6289. — DE M. D’ALEMBERT.
À Paris, ce 11 mars.

Ce n’est point un jésuite, mon cher et illustre ami, qui vous remettra cette lettre de ma part ; quelque aguerri que vous deviez être à voir cette robe, puisque vous en nourrissez un depuis dix ans, je ferais scrupule de vous surcharger de pareille marchandise. Ce n’est donc point un jésuite, mais beaucoup mieux à tous égards, que je vous prie de recevoir et d’accueillir ; c’est un barnabite italien nommé le Père Frisi[1], mon ami depuis longtemps et digne d’être le vôtre, grand géomètre qui a remporté plusieurs prix dans les plus célèbres académies de l’Europe, excellent philosophe malgré sa robe, et dont je vous annonce d’avance que vous serez très-content. Il s’en retourne à Milan, où il est professeur de mathématiques, après avoir passé près d’un an à Paris, aimé et estimé de tous nos amis communs. Avant que de rentrer dans le séjour de la superstition autrichienne et espagnole, il a désiré d’en voir le fléau, qui n’est pas pour faire peur à mon barnabile. Il a voulu voir mieux encore, l’ornement et la gloire de la littérature française, ou plutôt européenne : car un homme tel que vous n’appartient pas au pays des Welches, où il est persécuté, tandis qu’on l’admire ailleurs.
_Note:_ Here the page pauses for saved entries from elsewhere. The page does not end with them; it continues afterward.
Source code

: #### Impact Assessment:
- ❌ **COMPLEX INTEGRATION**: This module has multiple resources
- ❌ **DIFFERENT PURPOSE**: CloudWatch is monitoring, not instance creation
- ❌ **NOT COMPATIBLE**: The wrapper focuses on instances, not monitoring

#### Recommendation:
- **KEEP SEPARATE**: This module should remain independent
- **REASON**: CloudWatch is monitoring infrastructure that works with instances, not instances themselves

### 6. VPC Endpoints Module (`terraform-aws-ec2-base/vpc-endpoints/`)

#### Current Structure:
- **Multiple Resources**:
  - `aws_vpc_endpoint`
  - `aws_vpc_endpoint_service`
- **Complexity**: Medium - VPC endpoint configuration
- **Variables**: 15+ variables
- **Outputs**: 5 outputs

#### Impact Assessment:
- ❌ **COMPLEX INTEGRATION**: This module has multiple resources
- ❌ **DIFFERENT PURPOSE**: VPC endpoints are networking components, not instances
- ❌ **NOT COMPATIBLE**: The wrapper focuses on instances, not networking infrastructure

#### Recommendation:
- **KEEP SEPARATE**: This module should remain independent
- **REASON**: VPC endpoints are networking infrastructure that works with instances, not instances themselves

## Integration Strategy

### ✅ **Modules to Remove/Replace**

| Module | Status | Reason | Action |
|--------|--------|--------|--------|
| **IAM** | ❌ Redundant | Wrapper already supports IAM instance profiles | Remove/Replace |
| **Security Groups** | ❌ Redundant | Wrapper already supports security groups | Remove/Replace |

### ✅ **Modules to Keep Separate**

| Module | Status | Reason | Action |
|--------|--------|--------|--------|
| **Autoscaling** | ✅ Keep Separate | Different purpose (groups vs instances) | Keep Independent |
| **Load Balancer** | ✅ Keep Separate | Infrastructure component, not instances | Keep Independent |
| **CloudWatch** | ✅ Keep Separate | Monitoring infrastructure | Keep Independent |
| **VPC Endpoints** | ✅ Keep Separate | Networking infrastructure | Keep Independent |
Le Père Frisi a pour compagnon de voyage un jeune seigneur milanais de beaucoup d’esprit, que je vous recommande ainsi que lui. Je me flatte, mon cher philosophe, que vous voudrez bien les recevoir l’un et l’autre comme deux personnes de beaucoup de mérite, et pour lesquelles j’ai beaucoup d’amitié et d’estime. Adieu, mon cher maître ; je vous embrasse de tout mon cœur. Si vous avez besoin d’indulgences, mes deux voyageurs pourront vous en ménager, car ils ont quelque crédit à la cour du saint-père, qui, par parenthèse, pourrait bientôt faire banqueroute ; ainsi, ceux qui veulent des absolutions doivent se dépêcher. Iteram vale, et me ama.

  1. Paul Frisi, barnabite, célèbre mathématicien et physicien, né à Milan le 13 avril 1728, mort en 1784.